Re: how to propagate watermarks across multiple jobs

Posted by Piotr Nowojski-4 on
URL: http://deprecated-apache-flink-user-mailing-list-archive.369.s1.nabble.com/how-to-propagate-watermarks-across-multiple-jobs-tp41813p41875.html

Hi,

Can not you write the watermark as a special event to the "mid-topic"? In the "new job2" you would parse this event and use it to assign watermark before `xxxWindow2`? I believe this is what FlinkKafkaShuffle is doing [1], you could look at its code for inspiration.

Piotrek 

[1] https://ci.apache.org/projects/flink/flink-docs-release-1.12/api/java/org/apache/flink/streaming/connectors/kafka/shuffle/FlinkKafkaShuffle.html

pon., 1 mar 2021 o 13:01 yidan zhao <[hidden email]> napisał(a):
I have a job which includes about 50+ tasks. I want to split it to multiple jobs, and the data is transferred through Kafka, but how about watermark? 

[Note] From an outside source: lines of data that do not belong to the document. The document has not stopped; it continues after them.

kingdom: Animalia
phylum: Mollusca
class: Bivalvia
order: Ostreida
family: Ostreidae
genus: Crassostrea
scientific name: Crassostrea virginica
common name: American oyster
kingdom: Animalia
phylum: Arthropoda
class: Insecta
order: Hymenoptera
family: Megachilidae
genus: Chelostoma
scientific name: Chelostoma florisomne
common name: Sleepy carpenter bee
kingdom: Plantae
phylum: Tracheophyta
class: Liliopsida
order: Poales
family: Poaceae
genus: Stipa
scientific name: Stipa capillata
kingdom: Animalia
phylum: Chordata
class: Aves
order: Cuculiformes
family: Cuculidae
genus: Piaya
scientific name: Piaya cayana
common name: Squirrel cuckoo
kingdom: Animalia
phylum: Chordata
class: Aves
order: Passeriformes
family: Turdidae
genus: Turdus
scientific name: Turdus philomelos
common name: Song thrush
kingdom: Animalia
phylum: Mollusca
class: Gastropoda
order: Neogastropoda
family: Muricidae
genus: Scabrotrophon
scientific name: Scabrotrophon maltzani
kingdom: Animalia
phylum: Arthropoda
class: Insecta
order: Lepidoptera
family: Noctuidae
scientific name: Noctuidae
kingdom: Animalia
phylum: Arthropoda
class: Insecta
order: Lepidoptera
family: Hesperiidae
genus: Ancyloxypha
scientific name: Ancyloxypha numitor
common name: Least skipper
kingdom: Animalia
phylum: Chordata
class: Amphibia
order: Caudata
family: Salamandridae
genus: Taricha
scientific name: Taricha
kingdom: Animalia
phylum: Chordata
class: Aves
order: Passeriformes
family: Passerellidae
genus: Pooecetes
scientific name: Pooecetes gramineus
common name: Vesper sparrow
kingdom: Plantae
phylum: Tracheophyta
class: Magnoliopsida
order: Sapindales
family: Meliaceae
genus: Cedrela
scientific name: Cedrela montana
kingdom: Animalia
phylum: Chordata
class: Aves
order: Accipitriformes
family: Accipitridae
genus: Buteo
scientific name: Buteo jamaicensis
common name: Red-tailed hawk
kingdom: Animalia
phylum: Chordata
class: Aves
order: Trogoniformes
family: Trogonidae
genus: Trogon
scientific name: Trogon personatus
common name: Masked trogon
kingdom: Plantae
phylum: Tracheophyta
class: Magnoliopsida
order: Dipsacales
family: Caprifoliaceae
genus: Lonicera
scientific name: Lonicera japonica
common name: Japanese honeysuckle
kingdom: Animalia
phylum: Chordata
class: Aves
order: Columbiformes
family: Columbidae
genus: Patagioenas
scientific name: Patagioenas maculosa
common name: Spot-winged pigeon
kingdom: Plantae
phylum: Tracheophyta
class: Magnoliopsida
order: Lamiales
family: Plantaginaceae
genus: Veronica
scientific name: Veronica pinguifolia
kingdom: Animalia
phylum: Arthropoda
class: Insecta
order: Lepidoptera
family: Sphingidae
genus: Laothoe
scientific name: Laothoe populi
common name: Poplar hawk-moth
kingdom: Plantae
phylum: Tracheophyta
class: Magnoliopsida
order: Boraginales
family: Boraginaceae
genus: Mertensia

Is anyone have do something similar and solved this problem?

Here I give an example:
The original job: kafkaStream1(src-topic) => xxxProcess => xxxWindow1 ==> xxxWindow2 resultSinkToKafka(result-topic).

The new job1: kafkaStream1(src-topic) => xxxProcess => xxxWindow1 ==> resultSinkToKafka(mid-topic).
The new job2: kafkaStream1(mid-topic) => xxxWindow2 ==> resultSinkToKafka(result-topic).

The watermark for window1 and window 2 is separated to two jobs, which also seems to be working, but this introduces a 5-minute delay for window2 (both window is 5min's cycle). 

The key problem is that the window's cycle is 5min, so the window2 will have a 5min's delay. 
If watermark can be transferred between jobs, it is not a problem anymore.